# RECORDS SUPPLIED
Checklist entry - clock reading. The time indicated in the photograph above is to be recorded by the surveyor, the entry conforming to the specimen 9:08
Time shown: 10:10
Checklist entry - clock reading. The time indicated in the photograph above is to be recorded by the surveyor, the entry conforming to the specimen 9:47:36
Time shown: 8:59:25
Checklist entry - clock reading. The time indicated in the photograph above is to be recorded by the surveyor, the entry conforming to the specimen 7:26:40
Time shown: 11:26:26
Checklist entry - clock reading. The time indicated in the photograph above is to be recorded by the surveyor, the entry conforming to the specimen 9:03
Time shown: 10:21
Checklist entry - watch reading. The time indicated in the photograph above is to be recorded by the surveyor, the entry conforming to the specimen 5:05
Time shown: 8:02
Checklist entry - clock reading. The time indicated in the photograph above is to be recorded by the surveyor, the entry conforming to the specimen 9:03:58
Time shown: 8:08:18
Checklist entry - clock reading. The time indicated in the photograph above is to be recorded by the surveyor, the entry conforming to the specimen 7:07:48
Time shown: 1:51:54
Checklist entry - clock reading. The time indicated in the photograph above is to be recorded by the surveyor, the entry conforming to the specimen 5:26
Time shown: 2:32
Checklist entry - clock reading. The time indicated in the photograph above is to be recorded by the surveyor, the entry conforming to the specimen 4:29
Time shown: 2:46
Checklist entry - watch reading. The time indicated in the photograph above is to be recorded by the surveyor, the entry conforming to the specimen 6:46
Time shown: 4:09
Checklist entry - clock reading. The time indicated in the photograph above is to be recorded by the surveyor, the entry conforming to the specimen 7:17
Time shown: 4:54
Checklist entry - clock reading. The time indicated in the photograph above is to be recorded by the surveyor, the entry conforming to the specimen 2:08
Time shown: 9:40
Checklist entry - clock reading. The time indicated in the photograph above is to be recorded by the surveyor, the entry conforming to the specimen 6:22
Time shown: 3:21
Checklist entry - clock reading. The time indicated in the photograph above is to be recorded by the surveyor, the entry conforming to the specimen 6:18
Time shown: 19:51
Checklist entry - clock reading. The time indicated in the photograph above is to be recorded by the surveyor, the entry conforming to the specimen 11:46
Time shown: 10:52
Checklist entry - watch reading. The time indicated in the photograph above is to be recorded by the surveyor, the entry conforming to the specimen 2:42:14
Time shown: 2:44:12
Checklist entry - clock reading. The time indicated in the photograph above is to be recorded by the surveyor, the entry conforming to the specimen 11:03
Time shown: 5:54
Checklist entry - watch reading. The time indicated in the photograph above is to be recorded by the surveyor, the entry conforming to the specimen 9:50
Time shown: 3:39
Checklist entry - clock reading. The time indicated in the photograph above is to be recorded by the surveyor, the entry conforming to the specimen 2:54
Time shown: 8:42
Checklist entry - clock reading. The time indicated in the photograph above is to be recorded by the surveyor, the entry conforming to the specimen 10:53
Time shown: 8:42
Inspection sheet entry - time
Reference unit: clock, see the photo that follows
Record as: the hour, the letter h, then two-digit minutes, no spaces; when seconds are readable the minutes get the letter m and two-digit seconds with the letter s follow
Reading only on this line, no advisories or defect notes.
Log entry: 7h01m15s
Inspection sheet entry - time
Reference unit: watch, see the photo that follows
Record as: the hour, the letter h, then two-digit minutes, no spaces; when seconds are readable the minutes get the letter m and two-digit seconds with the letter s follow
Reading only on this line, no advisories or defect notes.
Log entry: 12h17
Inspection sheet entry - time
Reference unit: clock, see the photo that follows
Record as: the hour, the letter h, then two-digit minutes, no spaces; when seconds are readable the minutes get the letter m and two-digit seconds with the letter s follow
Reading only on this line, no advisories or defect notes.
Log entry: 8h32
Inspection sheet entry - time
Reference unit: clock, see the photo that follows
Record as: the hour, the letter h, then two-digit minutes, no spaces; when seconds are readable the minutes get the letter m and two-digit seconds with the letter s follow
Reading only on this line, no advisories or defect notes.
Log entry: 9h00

# SET PROBLEM
Reproduce the lines starting at the one containing "the specimen 9:50" and ending at the one containing "Time shown: 3:39", swapping "surveyor" for "inspector" and leaving everything else unchanged.

# ANSWER TO THE EXERCISE
Checklist entry - watch reading. The time indicated in the photograph above is to be recorded by the inspector, the entry conforming to the specimen 9:50
Time shown: 3:39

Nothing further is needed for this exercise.